In our series, radiological evidence of HO was seen in a similar proportion of hips (44%) to that reported after implantation of the Durom prosthesis.57 However, unlike with the Durom, our patients had HO of only Brooker grades I and II.
An observational study from a single surgeon has obvious limitations. However, this in-depth analysis has allowed causes of failure to be explored, which is not always possible with joint registers. Our patients experienced a high rate of failure compared with that of specialist centres, and with those using other designs of implant but our findings for the ASR mirrored those described in the Australian29 and England and Wales registries.3 Failure of the implant was multifactorial, and extensive analysis of the in vivo experience is crucial to establish firm associations. Strict selection criteria are crucial for reducing complications. It could be argued that changes to our criteria could improve the outcome. However, there are encouraging results in the literature for the use of hip resurfacing in end-stage AVN58,59 and in men over 60 years of age.60,61 At our centre we therefore continue to offer this procedure to patients in these groups, albeit cautiously. In addition, we have identified factors, such as the small size of the femoral component and the suboptimal positioning of the acetabular component, which elevate whole blood levels of metal ions37 and reduce functional outcome scores.62 We have been able to modify our selection criteria and surgical technique, based on these studies, with the hope of improving the survival of the implant.

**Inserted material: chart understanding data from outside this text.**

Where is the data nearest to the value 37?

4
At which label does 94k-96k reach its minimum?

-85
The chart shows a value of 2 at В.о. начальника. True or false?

The National Institute for Clinical Excellence63 in the United Kingdom considers a resurfacing device appropriate for young, active patients under 65 years of age who would otherwise receive a conventional THR, but who are likely to outlive all currently available THR implants. It states that surgeons should choose a device for which there are data available for at least three years. Assumptions on the longevity of the implant of new prostheses should not be based on other similar resurfacing designs. Our data describe an unacceptably high rate of failure for small ASR components, and we have therefore ceased to use it in patients requiring an acetabular component smaller than 56 mm. This represents around 90% of our female patients in this group. After modifications to our selection criteria and surgical technique, we are continuing to use the larger components in the context of a prospective, independent study, given the encourging results in this group and the low levels of metal ions.37
The authors wish to acknowledge the contribution of Dr Raju for helping to classify Ficat stage of avascular necrosis of the femoral head.
One or more of the authors has received or will receive benefits for personal or professional use from a commercial party related directly or indirectly to the subject of this article. In addition, benefits have been made or will be directed to a research fund, foundation, educational institute, or other non-profit organisation with which one or more of the authors are associated.